Recipe by "Two Purple Figs"; recipe and photo courtesy of The American Lamb Board
The Lamb:
1 lb. ground American Lamb
1 T. olive oil
1 red onion, diced
3 garlic cloves, minced
¼ c. cilantro, minced
Heat the olive oil in a skillet over medium high heat. Add in the onions and cook for about 2 to 3 minutes until soft and translucent. To the onions, add in the lamb meat, the taco seasoning and garlic. Mix all together and cook over medium-high heat for 6 to 8 minutes while mixing.

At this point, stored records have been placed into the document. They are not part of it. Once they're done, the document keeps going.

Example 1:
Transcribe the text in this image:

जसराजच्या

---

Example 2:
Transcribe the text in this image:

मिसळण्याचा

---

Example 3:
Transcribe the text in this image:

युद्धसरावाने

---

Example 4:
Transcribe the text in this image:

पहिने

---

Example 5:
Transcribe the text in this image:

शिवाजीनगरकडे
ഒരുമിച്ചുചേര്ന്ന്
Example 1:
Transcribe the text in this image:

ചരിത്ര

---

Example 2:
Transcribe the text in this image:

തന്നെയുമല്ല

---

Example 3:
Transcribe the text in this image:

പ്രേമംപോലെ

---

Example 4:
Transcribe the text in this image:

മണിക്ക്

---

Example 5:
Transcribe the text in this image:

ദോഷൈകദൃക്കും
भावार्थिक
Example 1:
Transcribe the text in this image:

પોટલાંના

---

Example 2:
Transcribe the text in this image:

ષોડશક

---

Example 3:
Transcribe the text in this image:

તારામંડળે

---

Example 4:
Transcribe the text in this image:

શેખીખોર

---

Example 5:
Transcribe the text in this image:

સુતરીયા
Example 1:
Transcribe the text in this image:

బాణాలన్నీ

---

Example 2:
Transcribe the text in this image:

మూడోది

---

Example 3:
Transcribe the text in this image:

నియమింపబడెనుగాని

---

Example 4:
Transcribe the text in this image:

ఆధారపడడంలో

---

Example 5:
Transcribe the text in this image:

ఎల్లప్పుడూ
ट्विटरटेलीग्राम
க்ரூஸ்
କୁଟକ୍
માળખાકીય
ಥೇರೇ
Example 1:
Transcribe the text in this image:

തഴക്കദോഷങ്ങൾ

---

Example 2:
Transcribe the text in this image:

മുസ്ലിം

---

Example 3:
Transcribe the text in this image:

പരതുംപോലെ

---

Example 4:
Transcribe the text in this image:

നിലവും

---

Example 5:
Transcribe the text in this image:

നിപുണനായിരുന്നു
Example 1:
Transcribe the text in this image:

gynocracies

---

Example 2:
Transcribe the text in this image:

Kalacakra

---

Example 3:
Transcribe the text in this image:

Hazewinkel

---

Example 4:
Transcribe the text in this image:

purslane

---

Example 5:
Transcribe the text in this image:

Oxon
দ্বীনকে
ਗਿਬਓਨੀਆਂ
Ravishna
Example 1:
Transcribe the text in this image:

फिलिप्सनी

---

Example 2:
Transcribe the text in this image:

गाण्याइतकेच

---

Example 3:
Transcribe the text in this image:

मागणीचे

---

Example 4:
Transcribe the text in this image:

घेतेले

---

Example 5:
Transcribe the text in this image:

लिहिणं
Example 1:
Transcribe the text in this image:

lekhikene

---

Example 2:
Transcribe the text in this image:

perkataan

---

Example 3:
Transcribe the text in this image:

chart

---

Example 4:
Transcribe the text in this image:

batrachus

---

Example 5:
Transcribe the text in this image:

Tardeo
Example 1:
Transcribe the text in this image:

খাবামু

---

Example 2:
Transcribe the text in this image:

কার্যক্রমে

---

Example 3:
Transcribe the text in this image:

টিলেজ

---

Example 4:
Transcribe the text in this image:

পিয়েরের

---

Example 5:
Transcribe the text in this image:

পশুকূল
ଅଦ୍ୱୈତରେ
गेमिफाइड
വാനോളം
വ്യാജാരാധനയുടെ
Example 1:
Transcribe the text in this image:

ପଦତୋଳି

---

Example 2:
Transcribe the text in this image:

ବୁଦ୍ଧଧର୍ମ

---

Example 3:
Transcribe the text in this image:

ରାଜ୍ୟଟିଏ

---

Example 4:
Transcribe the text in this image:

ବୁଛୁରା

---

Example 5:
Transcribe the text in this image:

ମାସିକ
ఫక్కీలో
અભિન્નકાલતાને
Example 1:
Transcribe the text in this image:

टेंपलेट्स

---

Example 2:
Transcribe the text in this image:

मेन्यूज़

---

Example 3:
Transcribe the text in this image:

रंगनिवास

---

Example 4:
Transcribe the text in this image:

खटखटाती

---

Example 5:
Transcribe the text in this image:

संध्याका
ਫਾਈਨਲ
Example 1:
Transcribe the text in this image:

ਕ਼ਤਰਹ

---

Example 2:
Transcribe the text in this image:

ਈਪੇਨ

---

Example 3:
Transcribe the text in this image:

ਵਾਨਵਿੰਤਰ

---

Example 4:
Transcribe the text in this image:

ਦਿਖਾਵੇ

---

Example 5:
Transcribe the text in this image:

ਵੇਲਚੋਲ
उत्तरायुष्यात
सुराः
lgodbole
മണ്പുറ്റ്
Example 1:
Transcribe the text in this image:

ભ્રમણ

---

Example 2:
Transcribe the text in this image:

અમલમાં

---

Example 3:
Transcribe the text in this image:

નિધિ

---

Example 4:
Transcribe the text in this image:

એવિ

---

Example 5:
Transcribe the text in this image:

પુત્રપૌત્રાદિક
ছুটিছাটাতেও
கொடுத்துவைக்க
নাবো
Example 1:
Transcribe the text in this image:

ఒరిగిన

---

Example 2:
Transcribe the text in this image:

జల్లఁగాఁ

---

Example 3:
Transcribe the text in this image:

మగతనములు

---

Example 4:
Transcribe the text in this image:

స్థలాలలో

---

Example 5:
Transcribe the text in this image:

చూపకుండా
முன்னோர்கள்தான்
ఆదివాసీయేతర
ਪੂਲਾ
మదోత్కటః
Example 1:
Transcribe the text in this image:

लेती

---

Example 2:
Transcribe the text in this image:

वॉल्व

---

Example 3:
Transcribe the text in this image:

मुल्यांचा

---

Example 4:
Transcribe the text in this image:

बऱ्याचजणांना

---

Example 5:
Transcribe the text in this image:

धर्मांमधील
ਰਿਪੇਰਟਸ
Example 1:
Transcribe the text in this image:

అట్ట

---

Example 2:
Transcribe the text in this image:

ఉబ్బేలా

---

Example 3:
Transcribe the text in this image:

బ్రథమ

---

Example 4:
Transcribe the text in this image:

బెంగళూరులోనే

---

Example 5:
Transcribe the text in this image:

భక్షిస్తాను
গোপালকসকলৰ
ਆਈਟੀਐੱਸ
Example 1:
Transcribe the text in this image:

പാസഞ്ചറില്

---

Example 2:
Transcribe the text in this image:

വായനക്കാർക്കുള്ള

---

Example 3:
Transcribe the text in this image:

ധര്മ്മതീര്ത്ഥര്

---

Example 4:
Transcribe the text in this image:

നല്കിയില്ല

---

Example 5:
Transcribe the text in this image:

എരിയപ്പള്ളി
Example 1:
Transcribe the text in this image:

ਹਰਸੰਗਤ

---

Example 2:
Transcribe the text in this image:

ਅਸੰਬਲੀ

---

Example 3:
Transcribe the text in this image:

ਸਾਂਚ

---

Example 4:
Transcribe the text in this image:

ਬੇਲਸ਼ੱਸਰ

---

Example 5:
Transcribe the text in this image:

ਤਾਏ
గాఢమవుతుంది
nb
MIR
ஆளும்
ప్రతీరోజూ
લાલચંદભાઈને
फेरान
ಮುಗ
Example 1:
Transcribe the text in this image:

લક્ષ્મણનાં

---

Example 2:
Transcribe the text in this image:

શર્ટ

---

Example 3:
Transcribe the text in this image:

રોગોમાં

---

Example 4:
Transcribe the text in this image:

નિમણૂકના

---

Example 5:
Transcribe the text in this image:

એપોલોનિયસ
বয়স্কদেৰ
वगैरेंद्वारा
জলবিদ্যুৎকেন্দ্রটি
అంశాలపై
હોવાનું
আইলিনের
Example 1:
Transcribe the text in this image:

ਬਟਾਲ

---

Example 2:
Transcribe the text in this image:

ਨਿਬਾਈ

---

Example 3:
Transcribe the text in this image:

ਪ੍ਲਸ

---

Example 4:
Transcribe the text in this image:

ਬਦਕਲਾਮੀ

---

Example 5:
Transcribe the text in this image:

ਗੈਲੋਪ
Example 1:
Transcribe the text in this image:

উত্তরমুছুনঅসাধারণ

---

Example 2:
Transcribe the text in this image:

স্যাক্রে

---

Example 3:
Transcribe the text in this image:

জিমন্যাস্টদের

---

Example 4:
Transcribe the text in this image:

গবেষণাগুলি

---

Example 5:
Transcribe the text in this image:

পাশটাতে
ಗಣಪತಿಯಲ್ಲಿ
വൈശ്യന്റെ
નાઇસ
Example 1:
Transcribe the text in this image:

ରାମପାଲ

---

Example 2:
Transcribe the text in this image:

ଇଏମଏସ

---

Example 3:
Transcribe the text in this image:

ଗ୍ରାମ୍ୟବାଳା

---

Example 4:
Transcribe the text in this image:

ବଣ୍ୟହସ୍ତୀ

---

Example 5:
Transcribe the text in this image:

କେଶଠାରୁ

Note: USDA recommends ground lamb reach an internal temperature of 160°F. When the lamb is cooked through, add in the cilantro and turn off the heat.
The Taco Seasoning:
½ t. each salt and pepper
1 t. oregano
1½ t. chili powder
1 t. garlic powder
½ t. onion powder
½ t. adobo powder
The Pineapple Salsa:
1 c. diced pineapple, ¼ -inch dices
½ c. red onions, minced
⅓ c. cilantro, minced
1 jalapeño, minced
1 T. lime juice
1 T. olive oil
¼ t. salt
¼ t. chili powder
Mix all ingredients together in a bowl and adjust the seasoning.
The Avocado Crema:
1 large avocado, (peeled and pitted)
1 large jalapeño, (more or less to taste)
¼ c. sour cream
⅓ c. cilantro leaves
2 T. lime juice
½ t. salt
2 - 3 T. water to thin out the sauce, if needed
Add all ingredients in a bowl of a food processor and process until a smooth creamy sauce is formed.
To Assemble the Tacos:
Tortillas (corn, flour or hard shell)
Cilantro leaves
Lime wedges
Jalapeño slices
Chili flakes
Use your favorite type of tortilla — you may choose to char or not to. Spread a layer of avocado cream at the bottom of the tortilla. Top with a generous amount of taco meat. Top with the pineapple salsa. Add more taco meat, extra avocado crema, more cilantro, chili flakes, lime wedges and your favorite taco toppings, as desired.